I first started coarse fishing at the age of 7. I am now 37. I've tried most forms of coarse fishing, and am even reasonably competent in some of them

I started beach fishing when I was an undergraduate, and though I have never since lived so conveniently close to the sea, I still indulge when I get the chance. I took up fly fishing two or three years ago, for coarse fish at first. Last season was my first full season of fly fishing for trout. Since the start of 2010 I have been tying my own flies and fishing pretty much exclusively with my own produce. I have divided my fly fishing between fishing for rainbows in a large reservoir and a few small stillwaters and fishing for small wild brown trout in a tiny river.
A few observations:
Casting a fly line well is a new skill, and one I have not yet mastered. I'm getting better, though.

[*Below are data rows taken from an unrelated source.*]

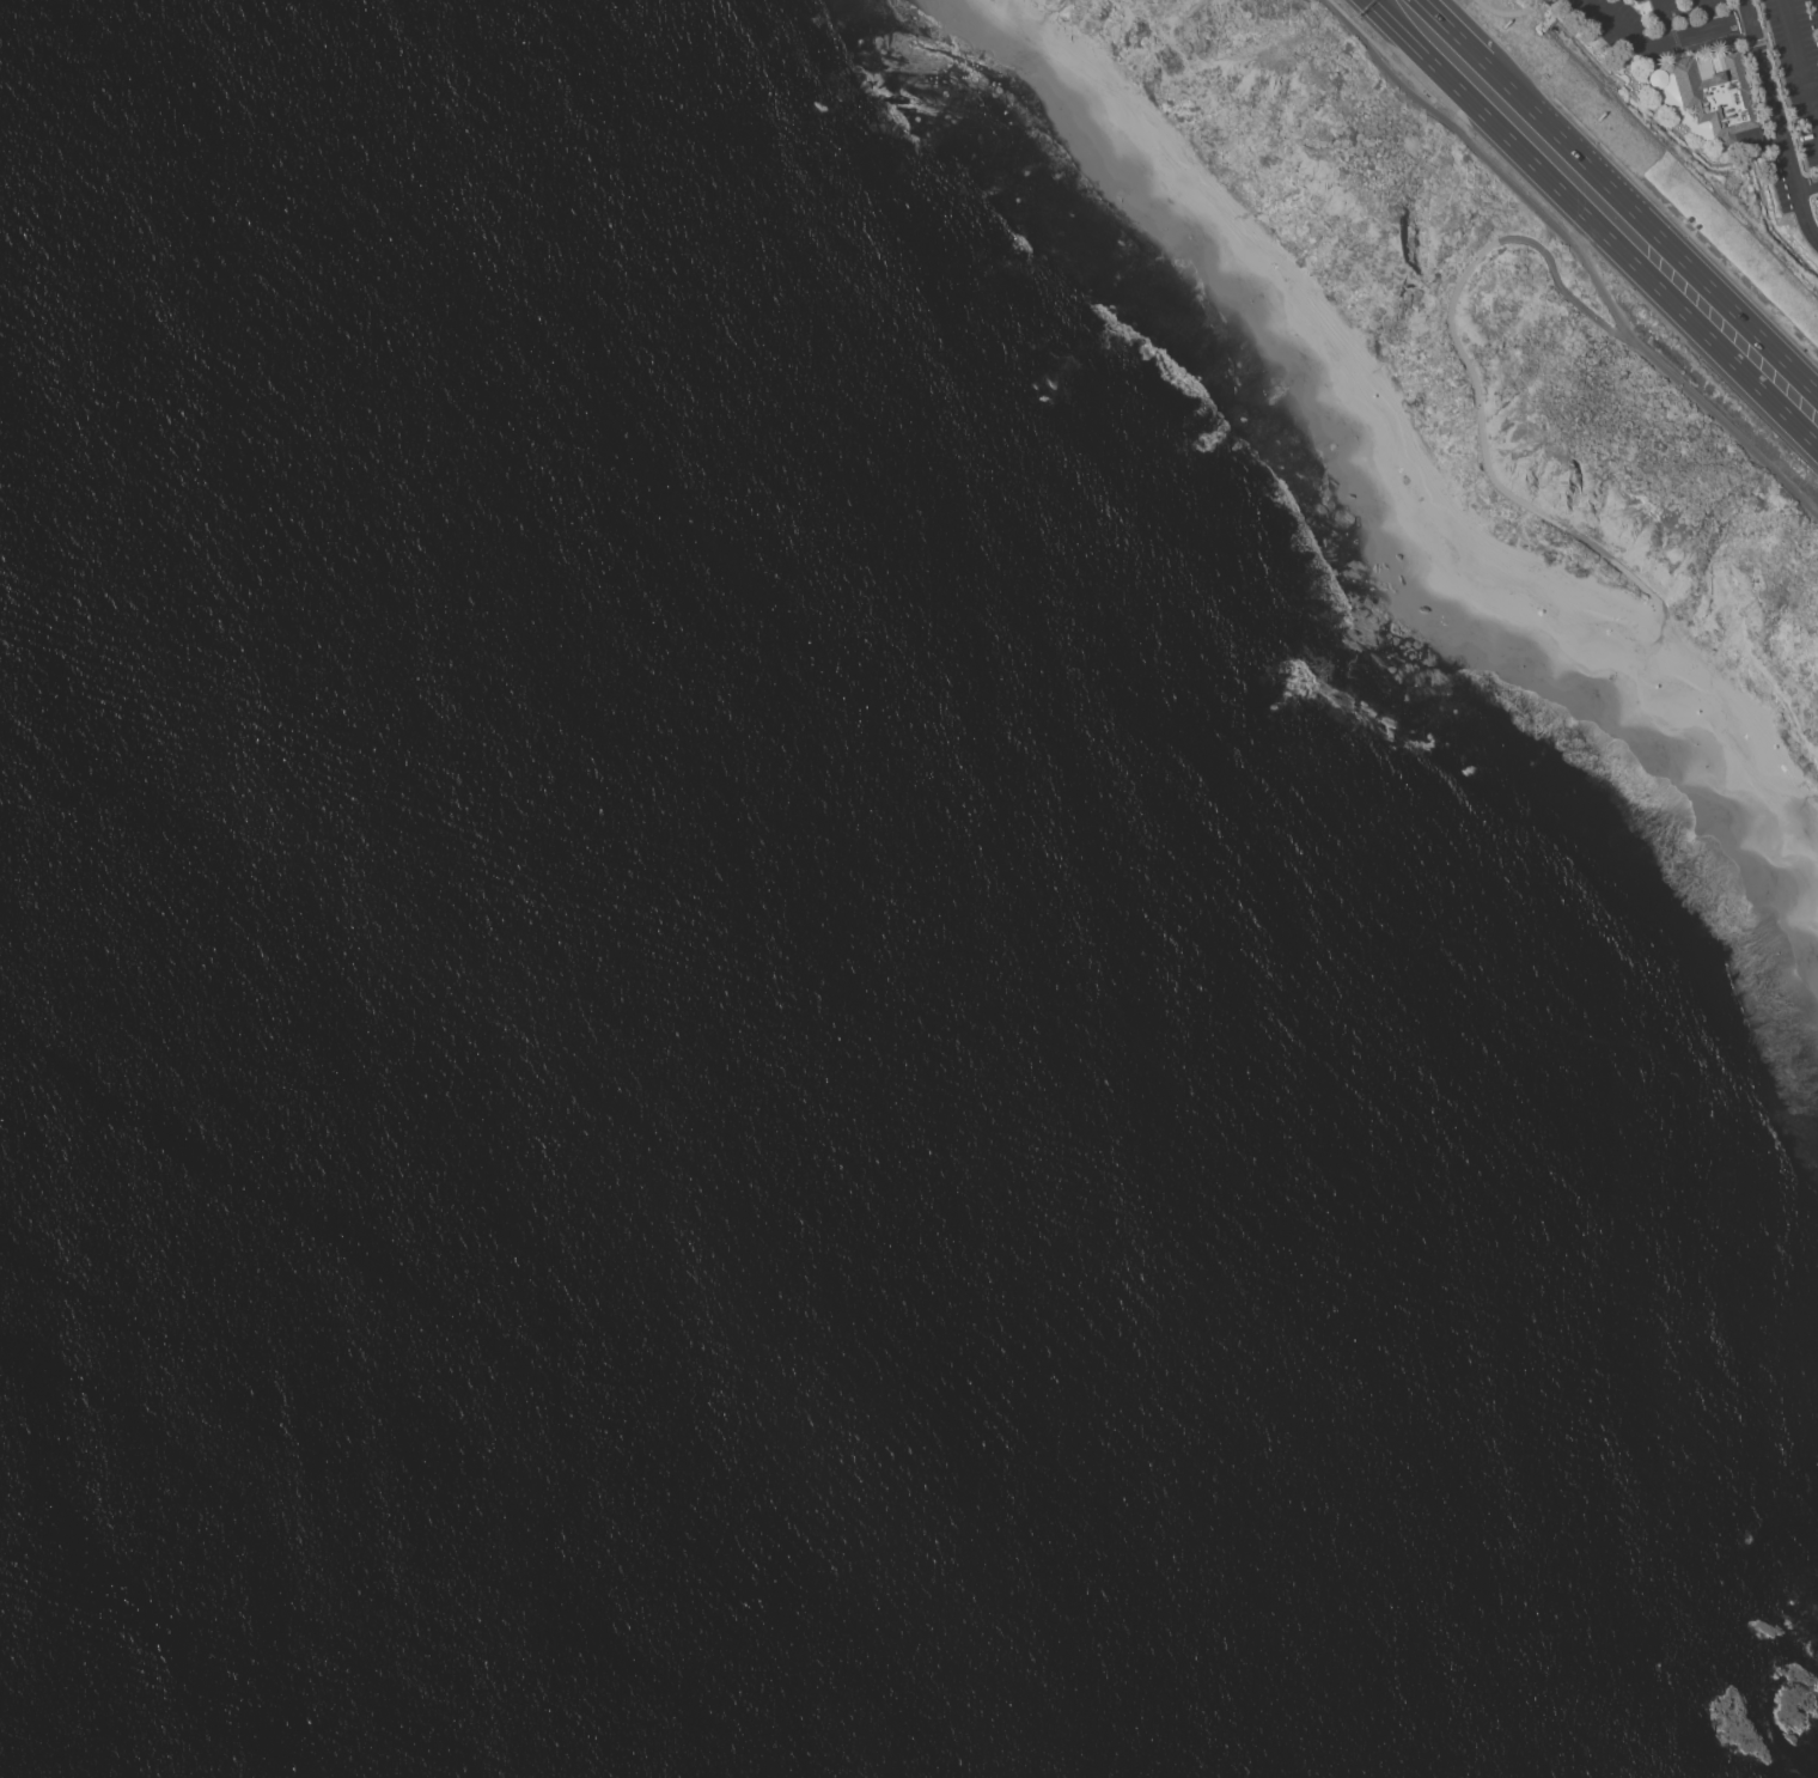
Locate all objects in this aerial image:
road: (1704, 14)
road: (1661, 20)
parking lot: (1657, 27)
road: (1453, 31)
road: (1597, 38)
road: (1658, 42)
road: (1799, 67)
building: (1715, 97)
parking lot: (1789, 100)
road: (1774, 119)
road: (1807, 186)
road: (1592, 224)
road: (1650, 229)
road: (1577, 253)
road: (1561, 286)
road: (1480, 455)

Trout are very stupid and very greedy, which makes it even more infuriating when they don't cooperate. Which often, they don't.

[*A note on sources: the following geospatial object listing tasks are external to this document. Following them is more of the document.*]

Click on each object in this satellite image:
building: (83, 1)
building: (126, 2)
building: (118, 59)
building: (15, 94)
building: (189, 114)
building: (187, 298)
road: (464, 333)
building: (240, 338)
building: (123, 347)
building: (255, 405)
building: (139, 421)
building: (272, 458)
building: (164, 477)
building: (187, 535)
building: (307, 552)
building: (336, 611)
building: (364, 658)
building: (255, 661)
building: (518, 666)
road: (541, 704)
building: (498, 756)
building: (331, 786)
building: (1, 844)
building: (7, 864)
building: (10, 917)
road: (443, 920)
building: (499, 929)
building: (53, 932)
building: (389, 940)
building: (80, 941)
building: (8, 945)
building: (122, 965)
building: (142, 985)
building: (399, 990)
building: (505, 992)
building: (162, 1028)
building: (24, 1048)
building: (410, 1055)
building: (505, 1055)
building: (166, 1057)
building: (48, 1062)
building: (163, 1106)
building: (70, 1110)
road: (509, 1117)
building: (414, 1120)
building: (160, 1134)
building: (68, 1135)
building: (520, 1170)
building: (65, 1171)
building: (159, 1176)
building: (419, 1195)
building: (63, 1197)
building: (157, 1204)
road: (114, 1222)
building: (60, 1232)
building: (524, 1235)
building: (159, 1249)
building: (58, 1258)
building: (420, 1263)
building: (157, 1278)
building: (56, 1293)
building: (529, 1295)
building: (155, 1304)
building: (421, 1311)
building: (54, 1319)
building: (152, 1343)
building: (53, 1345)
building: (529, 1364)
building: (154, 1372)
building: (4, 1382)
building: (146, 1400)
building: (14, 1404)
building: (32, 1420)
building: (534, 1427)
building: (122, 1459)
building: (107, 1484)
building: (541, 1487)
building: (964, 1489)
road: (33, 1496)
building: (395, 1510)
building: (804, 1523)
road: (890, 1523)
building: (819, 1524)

Fly tackle is perfectly adapted to fishing the dry fly. There is no other style of fishing, in my opinion, which can present a small floating bait better. For presenting a fly under the surface, fly tackle's presentation and bite indication seems terribly crude to me. Working round that is part of the challenge.

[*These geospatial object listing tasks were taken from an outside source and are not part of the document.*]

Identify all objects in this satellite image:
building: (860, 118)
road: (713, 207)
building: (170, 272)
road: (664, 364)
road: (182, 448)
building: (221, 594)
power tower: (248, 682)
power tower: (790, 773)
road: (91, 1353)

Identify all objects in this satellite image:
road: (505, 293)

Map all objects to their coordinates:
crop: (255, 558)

Not being able to feed the swim sometimes makes it feel a bit "chuck and chance it" compared to coarse fishing - though of course if you can't draw the fish to you or get them feeding on your hookbait, you have to go to them and figure out what they would like to eat.
Fly fishing seems to be more about the process and less about the ends than coarse fishing. Innovations which make it more effective tend to be frowned upon.
Some small stocked fisheries can sometimes feel a bit like catching small carp in a commercial.
Overall, I would say that it is neither harder nor easier, but different. I nearly took a fly rod with me on this evening's tench fishing trip, and then spent half the evening wishing I had done - lots of rudd rising in my swim would have been great fun. A waggler rod and maggot would have been far more effective, but that is not the rod I was pining for.